Russell Scott Primary School, situated on Clare Street in Denton, is in desperate need of repair as it closes six times due to worrying levels of “potentially explosive sewage gas” and flooding.
Headteacher Steve Marsland claimed that, despite the school building not being fit for purpose, building control signed off documents remotely from their Wolverhampton offices without ever stepping foot onto the premises.
“It’s a scandal,” Steve said.
“If you asked anyone what the most precious thing in their life is, they’d say their children and yet you’ve got children paddling in sewage, rain pouring through the windows. They’re our future and they need to be looked after, not put in buildings that are unsafe.”
Staff at the school said they have wheelbarrows filled with sandbags for when the inevitable sewage floods happen.
“Anything the water touches is foul. We’ve had lines of skips outside school before now, full of books, felt tips, skirting board, white boards – anything this stuff touches has to be destroyed.”

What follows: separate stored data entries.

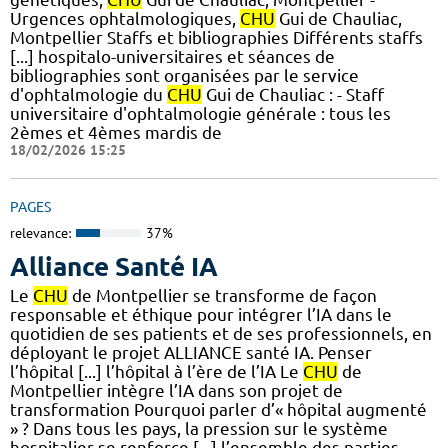
Urgences ophtalmologiques,
CHU
Gui de Chauliac,
Montpellier Staffs et bibliographies Différents staffs
[...] hospitalo-universitaires et séances de
bibliographies sont organisées par le service
d'ophtalmologie du
CHU
Gui de Chauliac : - Staff
universitaire d'ophtalmologie générale : tous les
2èmes et 4èmes mardis de
18/02/2026 15:25
PAGES
relevance:
37%
Alliance Santé IA
Le
CHU
de Montpellier se transforme de façon
responsable et éthique pour intégrer l’IA dans le
quotidien de ses patients et de ses professionnels, en
déployant le projet ALLIANCE santé IA. Penser
l’hôpital [...] l’hôpital à l’ère de l’IA Le
CHU
de
Montpellier intègre l’IA dans son projet de
transformation Pourquoi parler d’« hôpital augmenté
» ? Dans tous les pays, la pression sur le système
hospitalier se renforce [...] l’ensemble des parties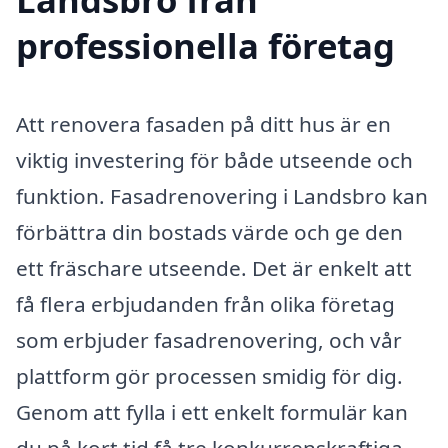
professionella företag
Att renovera fasaden på ditt hus är en
viktig investering för både utseende och
funktion. Fasadrenovering i Landsbro kan
förbättra din bostads värde och ge den
ett fräschare utseende. Det är enkelt att
få flera erbjudanden från olika företag
som erbjuder fasadrenovering, och vår
plattform gör processen smidig för dig.
Genom att fylla i ett enkelt formulär kan
du på kort tid få tre konkurrenskraftiga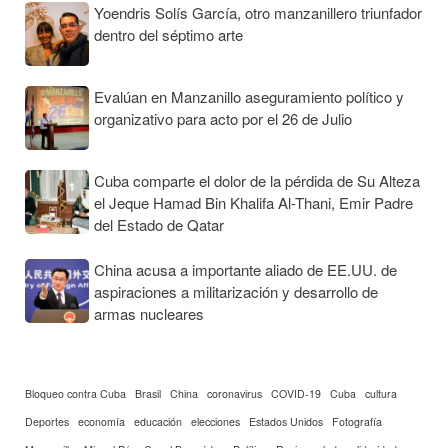
Yoendris Solís García, otro manzanillero triunfador
dentro del séptimo arte
Evalúan en Manzanillo aseguramiento político y
organizativo para acto por el 26 de Julio
Cuba comparte el dolor de la pérdida de Su Alteza
el Jeque Hamad Bin Khalifa Al-Thani, Emir Padre
del Estado de Qatar
China acusa a importante aliado de EE.UU. de
aspiraciones a militarización y desarrollo de
armas nucleares
Bloqueo contra Cuba
Brasil
China
coronavirus
COVID-19
Cuba
cultura
Deportes
economía
educación
elecciones
Estados Unidos
Fotografía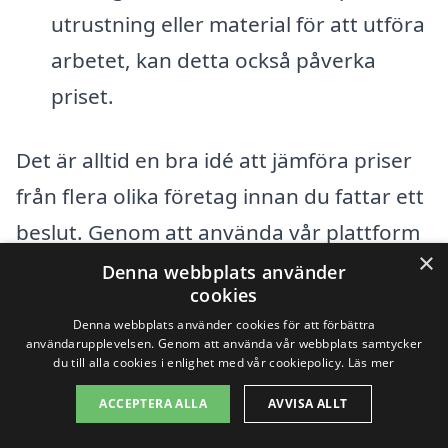
utrustning eller material för att utföra
arbetet, kan detta också påverka
priset.
Det är alltid en bra idé att jämföra priser
från flera olika företag innan du fattar ett
beslut. Genom att använda vår plattform
×
kan du enkelt få offerter för
Denna webbplats använder
cookies
trädgårdsskötsel i Ersnäs
från olika
Denna webbplats använder cookies för att förbättra
lokala företag. Det ger dig möjligheten att
användarupplevelsen. Genom att använda vår webbplats samtycker
du till alla cookies i enlighet med vår cookiepolicy.
Läs mer
välja det erbjudande som bäst passar
ACCEPTERA ALLA
AVVISA ALLT
dina behov och din budget. Tveka inte att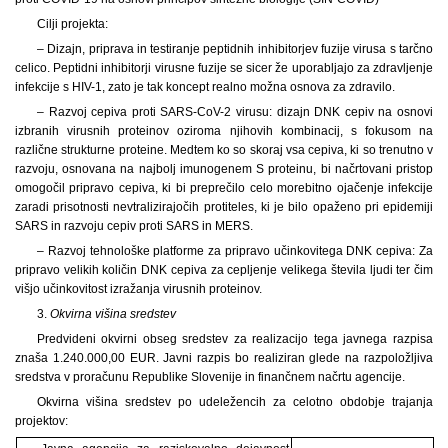
Cilji projekta:
– Dizajn, priprava in testiranje peptidnih inhibitorjev fuzije virusa s tarčno
celico. Peptidni inhibitorji virusne fuzije se sicer že uporabljajo za zdravljenje
infekcije s HIV-1, zato je tak koncept realno možna osnova za zdravilo.
– Razvoj cepiva proti SARS-CoV-2 virusu: dizajn DNK cepiv na osnovi
izbranih virusnih proteinov oziroma njihovih kombinacij, s fokusom na
različne strukturne proteine. Medtem ko so skoraj vsa cepiva, ki so trenutno v
razvoju, osnovana na najbolj imunogenem S proteinu, bi načrtovani pristop
omogočil pripravo cepiva, ki bi preprečilo celo morebitno ojačenje infekcije
zaradi prisotnosti nevtralizirajočih protiteles, ki je bilo opaženo pri epidemiji
SARS in razvoju cepiv proti SARS in MERS.
– Razvoj tehnološke platforme za pripravo učinkovitega DNK cepiva: Za
pripravo velikih količin DNK cepiva za cepljenje velikega števila ljudi ter čim
višjo učinkovitost izražanja virusnih proteinov.
3.
Okvirna višina sredstev
Predvideni okvirni obseg sredstev za realizacijo tega javnega razpisa
znaša 1.240.000,00 EUR. Javni razpis bo realiziran glede na razpoložljiva
sredstva v proračunu Republike Slovenije in finančnem načrtu agencije.
Okvirna višina sredstev po udeležencih za celotno obdobje trajanja
projektov: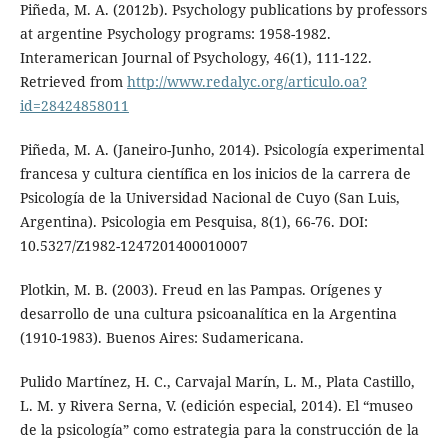
Piñeda, M. A. (2012b). Psychology publications by professors
at argentine Psychology programs: 1958-1982.
Interamerican Journal of Psychology, 46(1), 111-122.
Retrieved from
http://www.redalyc.org/articulo.oa?
id=28424858011
Piñeda, M. A. (Janeiro-Junho, 2014). Psicología experimental
francesa y cultura científica en los inicios de la carrera de
Psicología de la Universidad Nacional de Cuyo (San Luis,
Argentina). Psicologia em Pesquisa, 8(1), 66-76. DOI:
10.5327/Z1982-1247201400010007
Plotkin, M. B. (2003). Freud en las Pampas. Orígenes y
desarrollo de una cultura psicoanalítica en la Argentina
(1910-1983). Buenos Aires: Sudamericana.
Pulido Martínez, H. C., Carvajal Marín, L. M., Plata Castillo,
L. M. y Rivera Serna, V. (edición especial, 2014). El “museo
de la psicología” como estrategia para la construcción de la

Eight years ago, the 150-year-old school building underwent a multi-million-pound refurbishment however Carillion, the company contracted to carry out the repairs, left the school with an array of new issues, including alarms that had been wired wrong and faulty fire doors.
Carillion has since gone bankrupt and left the primary school deteriorating for almost a decade until it reached the current critical point, jeopardizing the safety and well-being of students, staff and teachers alike.
In 2022, Steve said he received a letter from the Secretary of State for Education, saying that the school would be rebuilt, but he is still waiting on news in regard to what the work will begin.
The most recent sewage issue took place last Thursday, January 18, as Steve labels it “a nightmare”.
He continued: “We put up with it for years, teaching and learning in a building not fit for purpose, because we thought we’d be coming back to a shiny, new school following the renovation but it’s absolutely dreadful.
“They rushed moving us back in here because Carillion would have incurred penalties if it wasn’t ready when they had predicted it would be.
“We’ve paid a lot of money to get expert views on the state of the building, even employing our own architects and surveyors.
“This issue is a result of poor workmanship, bad organisation and people not being held to account. They’d rather push it under the carpet and blame each other, instead of getting something sorted and playing the blame game after that.”
When Panorama contacted the DfE, it said the school would have “a detailed programme plan to review” by the end of January 2024 and would be more “deeply engaged” by the department from that point onwards, according to BBC Panorama.